Task:
Count lines, not occurrences: report how many lines in the records hold the string "Manuals", and nothing else.

Record excerpts:

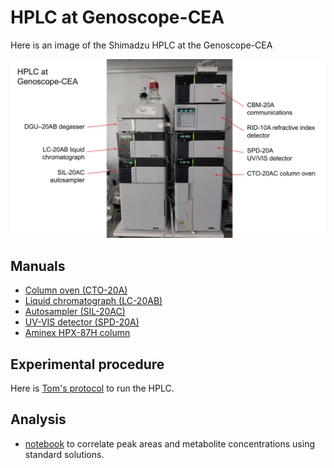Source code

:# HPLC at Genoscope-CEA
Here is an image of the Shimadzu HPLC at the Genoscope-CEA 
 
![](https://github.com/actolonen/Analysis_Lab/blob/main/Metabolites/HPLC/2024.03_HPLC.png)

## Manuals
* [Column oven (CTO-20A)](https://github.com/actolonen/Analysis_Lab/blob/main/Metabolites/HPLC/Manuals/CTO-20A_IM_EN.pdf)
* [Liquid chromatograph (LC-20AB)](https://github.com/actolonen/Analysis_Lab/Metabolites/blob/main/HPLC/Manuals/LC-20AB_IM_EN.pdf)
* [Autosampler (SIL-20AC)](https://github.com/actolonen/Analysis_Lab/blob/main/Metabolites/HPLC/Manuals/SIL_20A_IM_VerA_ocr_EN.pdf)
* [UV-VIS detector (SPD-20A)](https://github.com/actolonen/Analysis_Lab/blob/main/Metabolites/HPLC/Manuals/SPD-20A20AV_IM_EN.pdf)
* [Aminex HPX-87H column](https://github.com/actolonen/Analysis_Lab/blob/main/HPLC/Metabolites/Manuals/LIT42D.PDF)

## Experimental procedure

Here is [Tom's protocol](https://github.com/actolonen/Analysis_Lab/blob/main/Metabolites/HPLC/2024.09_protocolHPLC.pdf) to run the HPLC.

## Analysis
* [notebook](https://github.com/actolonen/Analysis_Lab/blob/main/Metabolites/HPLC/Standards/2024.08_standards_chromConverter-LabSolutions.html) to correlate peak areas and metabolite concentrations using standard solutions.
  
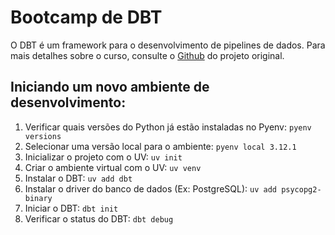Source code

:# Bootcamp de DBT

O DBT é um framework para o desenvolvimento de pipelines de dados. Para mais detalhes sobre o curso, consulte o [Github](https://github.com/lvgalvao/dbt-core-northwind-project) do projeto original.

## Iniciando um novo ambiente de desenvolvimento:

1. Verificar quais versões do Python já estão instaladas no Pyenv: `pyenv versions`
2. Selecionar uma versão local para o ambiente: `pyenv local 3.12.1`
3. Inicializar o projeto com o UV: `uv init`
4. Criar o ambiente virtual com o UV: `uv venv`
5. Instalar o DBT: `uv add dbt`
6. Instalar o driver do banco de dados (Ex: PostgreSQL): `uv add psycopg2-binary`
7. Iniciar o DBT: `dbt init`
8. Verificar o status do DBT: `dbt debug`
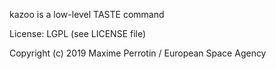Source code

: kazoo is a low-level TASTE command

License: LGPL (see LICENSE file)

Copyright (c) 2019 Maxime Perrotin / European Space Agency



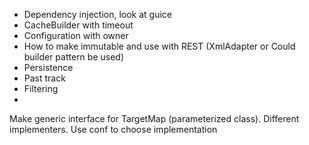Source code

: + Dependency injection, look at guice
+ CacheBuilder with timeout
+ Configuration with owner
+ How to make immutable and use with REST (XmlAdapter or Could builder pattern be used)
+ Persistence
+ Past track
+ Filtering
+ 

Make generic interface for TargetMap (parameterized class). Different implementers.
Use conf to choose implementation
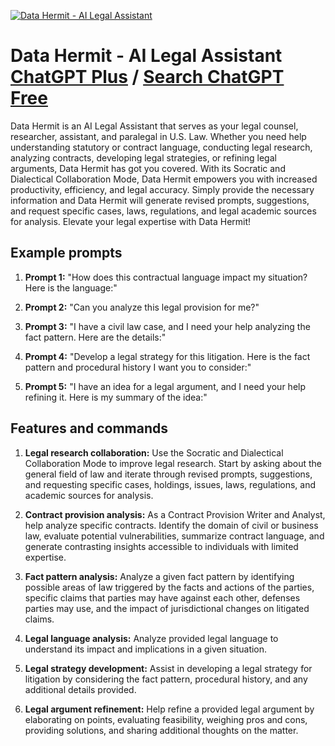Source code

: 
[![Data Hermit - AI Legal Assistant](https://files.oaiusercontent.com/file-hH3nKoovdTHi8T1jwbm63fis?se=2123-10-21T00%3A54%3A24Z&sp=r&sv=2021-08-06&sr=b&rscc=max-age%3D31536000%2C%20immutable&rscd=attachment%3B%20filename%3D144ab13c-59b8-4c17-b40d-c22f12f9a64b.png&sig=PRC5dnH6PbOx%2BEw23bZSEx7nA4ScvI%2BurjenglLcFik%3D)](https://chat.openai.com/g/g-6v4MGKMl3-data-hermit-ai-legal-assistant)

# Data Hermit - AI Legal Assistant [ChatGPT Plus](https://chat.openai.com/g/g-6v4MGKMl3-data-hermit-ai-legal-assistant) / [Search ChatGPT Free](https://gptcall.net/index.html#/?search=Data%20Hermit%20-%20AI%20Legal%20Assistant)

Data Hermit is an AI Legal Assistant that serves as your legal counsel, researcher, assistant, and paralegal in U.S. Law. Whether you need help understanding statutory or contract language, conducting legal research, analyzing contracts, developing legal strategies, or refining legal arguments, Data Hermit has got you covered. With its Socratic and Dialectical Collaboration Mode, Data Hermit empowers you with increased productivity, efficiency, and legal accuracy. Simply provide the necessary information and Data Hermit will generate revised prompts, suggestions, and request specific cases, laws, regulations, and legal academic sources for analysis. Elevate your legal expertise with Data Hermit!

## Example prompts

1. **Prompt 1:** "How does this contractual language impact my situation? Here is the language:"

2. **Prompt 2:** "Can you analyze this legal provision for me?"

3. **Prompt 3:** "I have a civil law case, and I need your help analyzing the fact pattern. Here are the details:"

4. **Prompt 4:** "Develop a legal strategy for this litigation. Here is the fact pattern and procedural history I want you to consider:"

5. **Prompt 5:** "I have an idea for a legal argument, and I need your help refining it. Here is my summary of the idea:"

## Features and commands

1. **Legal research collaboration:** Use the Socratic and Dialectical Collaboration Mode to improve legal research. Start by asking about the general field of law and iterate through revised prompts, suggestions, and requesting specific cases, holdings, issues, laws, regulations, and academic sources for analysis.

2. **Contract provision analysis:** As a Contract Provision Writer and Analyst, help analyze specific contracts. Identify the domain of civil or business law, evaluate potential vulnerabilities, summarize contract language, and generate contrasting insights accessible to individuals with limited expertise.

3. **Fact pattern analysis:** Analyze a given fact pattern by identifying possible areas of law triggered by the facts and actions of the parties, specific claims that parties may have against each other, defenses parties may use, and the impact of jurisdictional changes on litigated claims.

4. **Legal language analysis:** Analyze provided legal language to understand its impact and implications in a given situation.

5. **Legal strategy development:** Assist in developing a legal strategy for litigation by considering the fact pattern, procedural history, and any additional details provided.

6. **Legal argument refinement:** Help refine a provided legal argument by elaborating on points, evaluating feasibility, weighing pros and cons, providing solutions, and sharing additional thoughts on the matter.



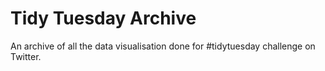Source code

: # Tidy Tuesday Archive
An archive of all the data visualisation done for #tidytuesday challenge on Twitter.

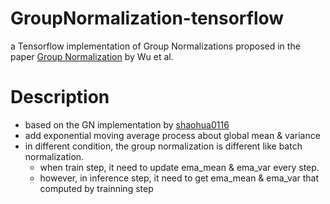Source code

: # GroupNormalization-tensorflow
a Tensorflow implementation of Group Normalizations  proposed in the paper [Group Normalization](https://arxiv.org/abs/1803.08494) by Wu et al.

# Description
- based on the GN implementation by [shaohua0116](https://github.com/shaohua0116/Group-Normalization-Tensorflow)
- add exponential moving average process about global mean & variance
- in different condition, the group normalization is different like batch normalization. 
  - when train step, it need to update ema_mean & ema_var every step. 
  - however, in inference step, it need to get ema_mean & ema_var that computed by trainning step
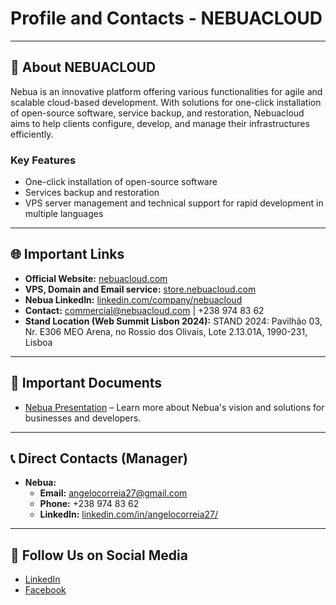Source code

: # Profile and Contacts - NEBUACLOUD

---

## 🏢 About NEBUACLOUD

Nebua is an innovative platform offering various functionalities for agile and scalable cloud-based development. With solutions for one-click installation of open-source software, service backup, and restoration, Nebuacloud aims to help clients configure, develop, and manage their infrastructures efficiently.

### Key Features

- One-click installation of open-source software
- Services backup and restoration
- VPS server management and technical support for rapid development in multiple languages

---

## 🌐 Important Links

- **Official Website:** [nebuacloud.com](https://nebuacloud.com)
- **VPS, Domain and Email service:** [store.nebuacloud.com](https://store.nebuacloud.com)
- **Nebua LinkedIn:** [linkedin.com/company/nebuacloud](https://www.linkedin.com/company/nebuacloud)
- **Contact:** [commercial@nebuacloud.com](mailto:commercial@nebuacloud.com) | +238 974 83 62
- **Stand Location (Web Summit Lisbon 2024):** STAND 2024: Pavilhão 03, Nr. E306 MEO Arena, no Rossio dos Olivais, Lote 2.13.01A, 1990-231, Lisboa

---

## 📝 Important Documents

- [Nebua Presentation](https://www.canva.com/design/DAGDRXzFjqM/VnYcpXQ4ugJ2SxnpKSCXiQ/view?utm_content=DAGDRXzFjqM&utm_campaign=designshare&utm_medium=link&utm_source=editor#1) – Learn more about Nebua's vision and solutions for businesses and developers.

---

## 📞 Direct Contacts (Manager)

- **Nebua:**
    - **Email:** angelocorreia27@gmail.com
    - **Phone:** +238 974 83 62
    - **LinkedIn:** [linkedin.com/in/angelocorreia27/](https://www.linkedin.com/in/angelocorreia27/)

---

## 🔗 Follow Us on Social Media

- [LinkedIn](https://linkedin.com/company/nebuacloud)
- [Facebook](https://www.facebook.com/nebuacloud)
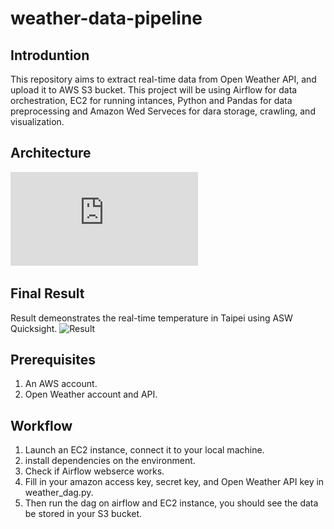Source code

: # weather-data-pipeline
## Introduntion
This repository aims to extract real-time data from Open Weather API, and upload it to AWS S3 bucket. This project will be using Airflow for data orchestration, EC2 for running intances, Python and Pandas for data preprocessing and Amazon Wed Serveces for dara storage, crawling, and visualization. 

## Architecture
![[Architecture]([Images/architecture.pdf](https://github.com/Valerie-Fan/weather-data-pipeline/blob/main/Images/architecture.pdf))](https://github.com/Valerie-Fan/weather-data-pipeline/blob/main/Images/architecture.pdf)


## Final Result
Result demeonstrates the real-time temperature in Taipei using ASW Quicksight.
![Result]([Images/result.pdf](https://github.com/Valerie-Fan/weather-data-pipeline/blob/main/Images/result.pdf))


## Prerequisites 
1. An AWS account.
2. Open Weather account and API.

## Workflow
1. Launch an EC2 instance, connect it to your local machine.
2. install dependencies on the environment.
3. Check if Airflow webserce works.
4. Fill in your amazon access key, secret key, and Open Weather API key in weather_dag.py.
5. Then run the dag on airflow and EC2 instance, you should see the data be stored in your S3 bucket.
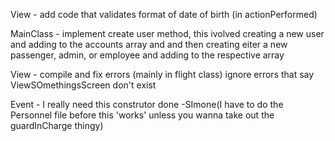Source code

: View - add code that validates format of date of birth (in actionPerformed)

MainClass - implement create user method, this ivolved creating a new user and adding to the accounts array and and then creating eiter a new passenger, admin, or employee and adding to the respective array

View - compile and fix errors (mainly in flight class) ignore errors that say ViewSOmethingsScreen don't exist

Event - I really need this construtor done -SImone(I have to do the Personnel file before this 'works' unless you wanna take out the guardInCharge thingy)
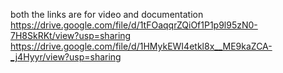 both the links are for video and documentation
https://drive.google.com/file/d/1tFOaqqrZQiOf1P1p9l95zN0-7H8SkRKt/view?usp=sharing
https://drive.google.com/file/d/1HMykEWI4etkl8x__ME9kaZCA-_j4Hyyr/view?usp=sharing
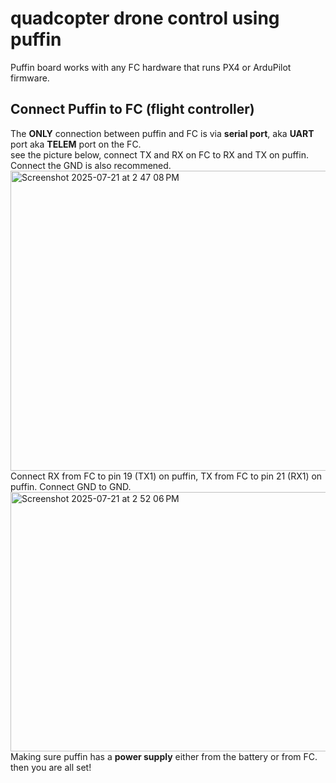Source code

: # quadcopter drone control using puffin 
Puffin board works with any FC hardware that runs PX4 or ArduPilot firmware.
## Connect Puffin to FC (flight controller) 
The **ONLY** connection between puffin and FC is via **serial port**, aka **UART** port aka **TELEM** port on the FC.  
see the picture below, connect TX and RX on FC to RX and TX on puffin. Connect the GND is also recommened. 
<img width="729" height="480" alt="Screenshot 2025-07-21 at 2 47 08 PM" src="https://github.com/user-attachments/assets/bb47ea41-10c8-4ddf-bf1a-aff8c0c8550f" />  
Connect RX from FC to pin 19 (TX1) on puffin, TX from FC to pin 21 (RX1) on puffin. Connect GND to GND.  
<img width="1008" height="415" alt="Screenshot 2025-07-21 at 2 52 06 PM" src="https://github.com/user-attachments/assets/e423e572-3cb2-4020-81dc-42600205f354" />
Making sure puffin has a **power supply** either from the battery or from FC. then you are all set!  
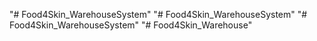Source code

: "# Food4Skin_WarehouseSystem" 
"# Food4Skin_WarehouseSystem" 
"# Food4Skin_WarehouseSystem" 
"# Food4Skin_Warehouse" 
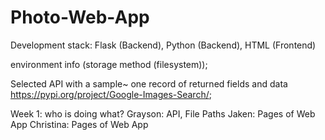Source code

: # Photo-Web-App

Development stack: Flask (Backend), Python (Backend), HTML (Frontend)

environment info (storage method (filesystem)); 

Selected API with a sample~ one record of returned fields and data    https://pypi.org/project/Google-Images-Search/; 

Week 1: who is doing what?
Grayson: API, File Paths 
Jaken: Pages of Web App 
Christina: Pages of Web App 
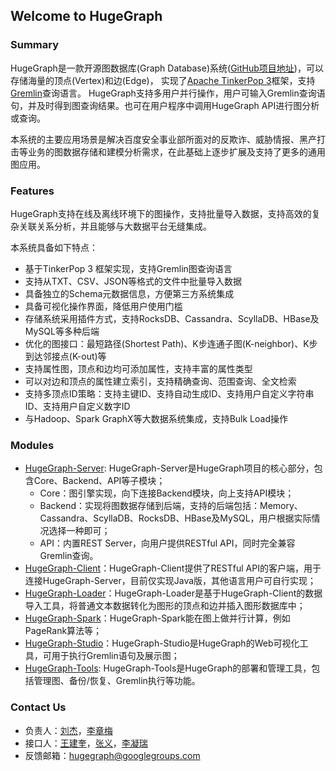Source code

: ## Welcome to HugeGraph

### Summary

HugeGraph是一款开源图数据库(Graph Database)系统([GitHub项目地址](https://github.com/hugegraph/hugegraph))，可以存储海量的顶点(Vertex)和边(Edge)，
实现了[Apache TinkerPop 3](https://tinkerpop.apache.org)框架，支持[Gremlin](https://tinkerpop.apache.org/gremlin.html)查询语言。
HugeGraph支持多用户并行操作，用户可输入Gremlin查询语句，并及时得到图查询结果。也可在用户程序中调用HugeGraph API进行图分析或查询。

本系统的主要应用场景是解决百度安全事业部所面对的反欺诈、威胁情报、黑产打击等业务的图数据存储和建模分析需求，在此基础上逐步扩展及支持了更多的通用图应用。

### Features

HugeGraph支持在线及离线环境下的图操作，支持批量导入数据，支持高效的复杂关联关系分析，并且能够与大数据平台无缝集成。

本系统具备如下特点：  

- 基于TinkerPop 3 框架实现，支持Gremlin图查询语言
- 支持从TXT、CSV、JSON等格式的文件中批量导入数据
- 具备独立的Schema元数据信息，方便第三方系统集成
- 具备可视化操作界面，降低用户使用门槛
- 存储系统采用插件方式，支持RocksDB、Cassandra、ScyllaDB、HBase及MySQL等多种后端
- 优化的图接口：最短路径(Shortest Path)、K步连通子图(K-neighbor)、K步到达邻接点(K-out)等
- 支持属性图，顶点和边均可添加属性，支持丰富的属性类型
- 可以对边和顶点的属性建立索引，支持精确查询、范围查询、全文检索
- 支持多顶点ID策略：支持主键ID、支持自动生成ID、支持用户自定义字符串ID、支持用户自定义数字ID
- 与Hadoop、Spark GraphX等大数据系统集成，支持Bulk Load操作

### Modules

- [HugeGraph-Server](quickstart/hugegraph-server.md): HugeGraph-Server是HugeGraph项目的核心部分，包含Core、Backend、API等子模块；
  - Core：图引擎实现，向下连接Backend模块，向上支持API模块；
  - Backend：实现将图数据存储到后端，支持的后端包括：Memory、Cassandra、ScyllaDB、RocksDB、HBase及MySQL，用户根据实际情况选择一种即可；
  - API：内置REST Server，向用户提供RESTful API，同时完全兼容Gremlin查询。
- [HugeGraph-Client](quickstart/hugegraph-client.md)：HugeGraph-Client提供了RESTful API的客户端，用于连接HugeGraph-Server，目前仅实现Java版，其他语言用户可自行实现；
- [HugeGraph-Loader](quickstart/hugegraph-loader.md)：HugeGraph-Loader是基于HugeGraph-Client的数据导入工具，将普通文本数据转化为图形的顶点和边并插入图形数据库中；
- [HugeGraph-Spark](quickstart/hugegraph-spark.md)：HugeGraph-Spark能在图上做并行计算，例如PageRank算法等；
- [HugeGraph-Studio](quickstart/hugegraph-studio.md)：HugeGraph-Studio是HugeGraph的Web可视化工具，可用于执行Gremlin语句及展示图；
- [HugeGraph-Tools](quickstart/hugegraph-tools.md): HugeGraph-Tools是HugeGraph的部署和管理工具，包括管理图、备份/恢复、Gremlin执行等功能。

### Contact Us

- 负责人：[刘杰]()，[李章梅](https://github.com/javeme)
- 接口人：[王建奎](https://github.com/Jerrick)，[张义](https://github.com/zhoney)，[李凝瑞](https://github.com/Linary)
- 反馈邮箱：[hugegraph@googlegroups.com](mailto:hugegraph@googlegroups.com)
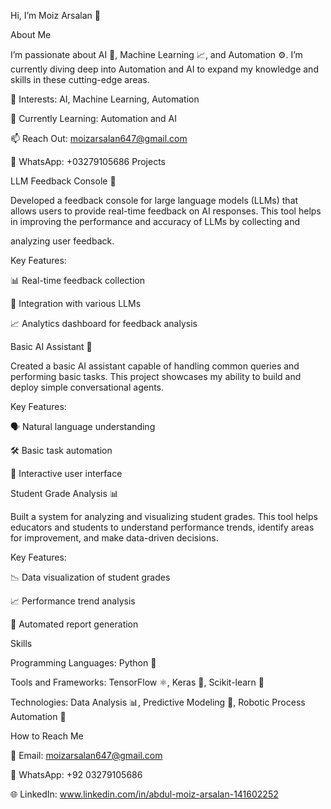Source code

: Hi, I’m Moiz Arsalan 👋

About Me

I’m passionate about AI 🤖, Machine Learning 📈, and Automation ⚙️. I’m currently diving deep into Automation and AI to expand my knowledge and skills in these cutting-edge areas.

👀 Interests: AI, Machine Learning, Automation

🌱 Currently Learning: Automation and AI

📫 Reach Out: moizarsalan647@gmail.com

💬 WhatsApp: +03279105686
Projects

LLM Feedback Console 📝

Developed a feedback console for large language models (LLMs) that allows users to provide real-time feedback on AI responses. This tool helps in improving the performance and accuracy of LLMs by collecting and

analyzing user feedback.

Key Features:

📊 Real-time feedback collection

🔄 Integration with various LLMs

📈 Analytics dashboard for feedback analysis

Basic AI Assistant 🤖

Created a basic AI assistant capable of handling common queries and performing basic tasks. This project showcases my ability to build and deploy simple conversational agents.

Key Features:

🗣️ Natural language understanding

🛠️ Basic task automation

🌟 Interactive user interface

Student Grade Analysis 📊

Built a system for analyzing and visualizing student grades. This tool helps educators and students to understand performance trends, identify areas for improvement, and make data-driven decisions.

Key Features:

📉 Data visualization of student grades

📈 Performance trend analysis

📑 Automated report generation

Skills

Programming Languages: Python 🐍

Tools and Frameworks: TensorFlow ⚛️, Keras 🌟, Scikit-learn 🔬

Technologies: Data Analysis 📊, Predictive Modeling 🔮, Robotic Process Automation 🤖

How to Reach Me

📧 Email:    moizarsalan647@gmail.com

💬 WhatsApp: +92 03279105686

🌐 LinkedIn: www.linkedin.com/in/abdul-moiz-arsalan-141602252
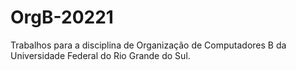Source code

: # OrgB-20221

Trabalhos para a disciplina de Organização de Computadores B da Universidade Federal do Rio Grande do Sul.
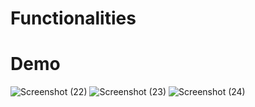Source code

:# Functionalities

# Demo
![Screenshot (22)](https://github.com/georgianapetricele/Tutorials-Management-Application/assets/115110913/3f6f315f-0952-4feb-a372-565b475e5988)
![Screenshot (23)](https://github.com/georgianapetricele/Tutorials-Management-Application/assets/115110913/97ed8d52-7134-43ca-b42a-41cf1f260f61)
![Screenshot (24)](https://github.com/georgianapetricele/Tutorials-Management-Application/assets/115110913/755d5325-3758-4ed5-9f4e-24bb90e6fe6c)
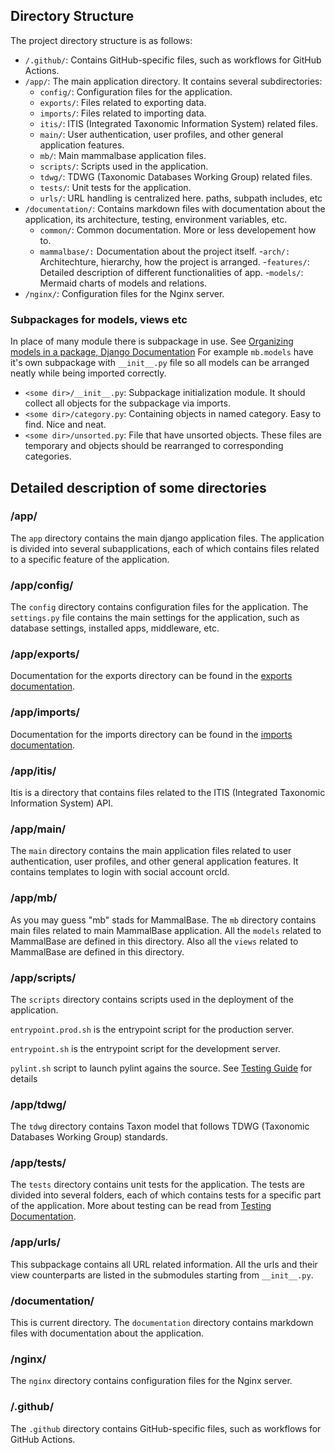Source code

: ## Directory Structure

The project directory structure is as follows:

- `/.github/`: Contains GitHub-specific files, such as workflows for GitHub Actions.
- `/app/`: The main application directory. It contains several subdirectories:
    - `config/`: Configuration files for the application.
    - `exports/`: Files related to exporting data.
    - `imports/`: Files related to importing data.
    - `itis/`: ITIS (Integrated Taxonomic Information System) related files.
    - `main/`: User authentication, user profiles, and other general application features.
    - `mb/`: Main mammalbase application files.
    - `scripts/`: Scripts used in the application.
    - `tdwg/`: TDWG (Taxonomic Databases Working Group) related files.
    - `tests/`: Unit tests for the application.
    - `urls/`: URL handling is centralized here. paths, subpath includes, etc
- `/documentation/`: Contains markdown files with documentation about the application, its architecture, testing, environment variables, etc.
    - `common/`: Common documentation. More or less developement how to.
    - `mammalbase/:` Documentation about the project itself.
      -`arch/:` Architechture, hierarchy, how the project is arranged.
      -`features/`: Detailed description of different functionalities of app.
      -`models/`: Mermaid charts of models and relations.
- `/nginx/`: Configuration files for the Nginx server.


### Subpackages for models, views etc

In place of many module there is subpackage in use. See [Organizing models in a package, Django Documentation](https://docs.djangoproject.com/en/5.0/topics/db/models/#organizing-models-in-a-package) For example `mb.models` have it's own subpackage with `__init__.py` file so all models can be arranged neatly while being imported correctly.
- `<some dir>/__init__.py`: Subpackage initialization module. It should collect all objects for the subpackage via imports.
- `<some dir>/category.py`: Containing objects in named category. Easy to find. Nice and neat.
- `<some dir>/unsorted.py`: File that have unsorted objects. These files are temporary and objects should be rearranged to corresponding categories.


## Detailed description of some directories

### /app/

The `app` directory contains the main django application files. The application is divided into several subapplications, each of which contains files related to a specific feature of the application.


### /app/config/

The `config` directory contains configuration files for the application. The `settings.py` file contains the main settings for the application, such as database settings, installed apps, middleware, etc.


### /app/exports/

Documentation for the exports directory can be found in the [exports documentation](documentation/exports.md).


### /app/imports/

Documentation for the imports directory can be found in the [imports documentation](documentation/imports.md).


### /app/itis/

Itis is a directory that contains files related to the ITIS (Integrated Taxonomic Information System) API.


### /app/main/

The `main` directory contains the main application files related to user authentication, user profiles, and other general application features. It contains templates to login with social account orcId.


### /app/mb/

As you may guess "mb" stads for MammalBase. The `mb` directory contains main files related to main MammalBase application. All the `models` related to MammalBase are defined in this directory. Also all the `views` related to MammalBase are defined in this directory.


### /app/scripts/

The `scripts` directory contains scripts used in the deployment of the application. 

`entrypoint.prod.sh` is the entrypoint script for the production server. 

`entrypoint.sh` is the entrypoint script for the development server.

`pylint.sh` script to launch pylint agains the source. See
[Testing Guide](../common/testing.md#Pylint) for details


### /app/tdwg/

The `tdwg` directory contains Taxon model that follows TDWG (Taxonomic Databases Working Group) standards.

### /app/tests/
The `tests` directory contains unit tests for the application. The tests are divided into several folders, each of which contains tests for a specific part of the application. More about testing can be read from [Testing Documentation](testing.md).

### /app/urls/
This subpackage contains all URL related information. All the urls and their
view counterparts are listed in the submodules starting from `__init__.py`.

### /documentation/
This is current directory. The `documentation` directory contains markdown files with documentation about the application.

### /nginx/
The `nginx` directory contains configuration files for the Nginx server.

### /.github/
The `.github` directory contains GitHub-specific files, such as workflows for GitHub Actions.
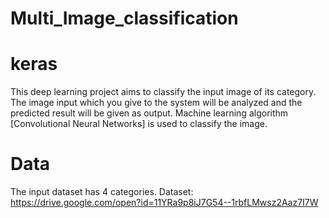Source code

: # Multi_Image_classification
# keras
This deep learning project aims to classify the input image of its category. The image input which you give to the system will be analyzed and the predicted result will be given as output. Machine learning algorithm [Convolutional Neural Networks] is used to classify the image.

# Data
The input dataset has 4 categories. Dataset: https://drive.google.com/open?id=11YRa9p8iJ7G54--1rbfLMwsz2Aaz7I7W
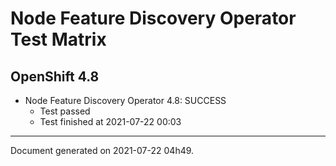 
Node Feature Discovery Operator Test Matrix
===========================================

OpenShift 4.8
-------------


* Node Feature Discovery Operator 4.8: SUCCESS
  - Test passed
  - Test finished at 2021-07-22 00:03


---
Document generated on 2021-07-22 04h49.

Answer for this exercise:
6